The policy, the justice explained, lists the limitation on its declarations page, along with other endorsements, by number only. Nothing on that page explains what “S9064,” the number applied to the permissive-user limitation, or any of the other numbers, means, Werdegar said.

To learn what “S9064” means, the justice explained, one must go forward 23 pages.

To meet the conspicuousness requirement, Werdegar explained, there should have been language on the declarations page that would have alerted the insured that coverage for permissive users would be limited to “amounts less than the policy coverages prominently displayed in specific dollar amounts on that same page.” The language of the endorsement itself, she said, should have been, in the words of an earlier case, “bolded, italicized, enlarged, underlined, in different font, capitalized, boxed, set apart, or in any other way distinguished from the rest of the fine print.”

Baxter Dissent

The lone dissenter, Justice Marvin Baxter, said the policy at issue was not unusual in incorporating preprinted endorsements identified on the declarations page. The permissive-user endorsement, he said, “is plain and clear,” regardless of its location.

The justice argued:

“In determining whether an insurance policy provides reasonable notice of a lawful limiting provision, we assume the insured reads the entire policy,” Baxter argued.

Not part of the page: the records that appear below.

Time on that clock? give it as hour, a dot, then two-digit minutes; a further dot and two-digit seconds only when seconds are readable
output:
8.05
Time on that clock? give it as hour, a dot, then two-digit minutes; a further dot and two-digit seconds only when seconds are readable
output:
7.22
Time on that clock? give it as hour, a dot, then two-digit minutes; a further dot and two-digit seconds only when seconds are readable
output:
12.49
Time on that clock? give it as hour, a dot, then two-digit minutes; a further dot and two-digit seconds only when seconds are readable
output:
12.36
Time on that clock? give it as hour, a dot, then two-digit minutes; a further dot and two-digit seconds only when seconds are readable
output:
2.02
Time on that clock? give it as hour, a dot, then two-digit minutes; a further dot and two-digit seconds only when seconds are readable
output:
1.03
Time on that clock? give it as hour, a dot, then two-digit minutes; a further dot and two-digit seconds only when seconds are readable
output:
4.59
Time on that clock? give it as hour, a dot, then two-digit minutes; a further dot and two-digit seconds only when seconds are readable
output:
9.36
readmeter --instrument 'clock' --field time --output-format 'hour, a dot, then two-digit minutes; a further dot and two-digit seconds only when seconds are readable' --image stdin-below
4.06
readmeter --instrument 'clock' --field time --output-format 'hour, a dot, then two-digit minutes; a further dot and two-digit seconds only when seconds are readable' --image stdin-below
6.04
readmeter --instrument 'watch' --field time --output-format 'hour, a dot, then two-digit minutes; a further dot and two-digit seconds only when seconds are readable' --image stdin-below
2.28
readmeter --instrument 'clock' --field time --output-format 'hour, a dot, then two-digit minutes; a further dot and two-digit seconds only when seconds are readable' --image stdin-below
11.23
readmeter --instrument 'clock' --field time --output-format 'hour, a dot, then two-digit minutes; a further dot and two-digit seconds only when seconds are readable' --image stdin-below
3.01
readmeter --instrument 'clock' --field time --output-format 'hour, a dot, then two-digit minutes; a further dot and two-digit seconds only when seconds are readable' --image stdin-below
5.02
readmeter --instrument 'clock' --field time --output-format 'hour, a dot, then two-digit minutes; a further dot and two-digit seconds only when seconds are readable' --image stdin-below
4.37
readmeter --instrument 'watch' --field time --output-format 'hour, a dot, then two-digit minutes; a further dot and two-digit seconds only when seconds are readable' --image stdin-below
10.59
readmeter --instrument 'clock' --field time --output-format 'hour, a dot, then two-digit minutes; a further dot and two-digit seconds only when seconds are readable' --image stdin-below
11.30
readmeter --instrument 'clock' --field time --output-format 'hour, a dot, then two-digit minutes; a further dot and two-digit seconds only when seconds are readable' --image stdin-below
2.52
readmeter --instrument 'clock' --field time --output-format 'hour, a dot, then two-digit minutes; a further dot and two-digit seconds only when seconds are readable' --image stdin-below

He also disagreed with the majority’s conclusion that the lack of a definition of “permissive user” was fatal to the endorsement.

Baxter wrote:

“[T]the fact that a term is not defined in the policy does not render it ambiguous... Nothing about the term, moreover, suggests that the average insured would have difficulty understanding its likely application in situations where, as here, the insured grants a friend permission to use his or her car.  Contrary to the majority’s suggestion otherwise, the permissive user provision is not ambiguous in the context of the policy or the circumstances at issue.:

The case was argued in the high court by Jean Ballantine of Los Angeles for the plaintiff, Sharon J. Arkin of Newport Beach’s Robinson, Calcagnie & Robinson for Consumer Attorneys of California, amicus for the plaintiff, and Daniel J. Gonzalez of Encino’s Horvitz & Levy for Farmers.

The case is Haynes v. Farmers Insurance Exchange, 04 S.O.S. 2490.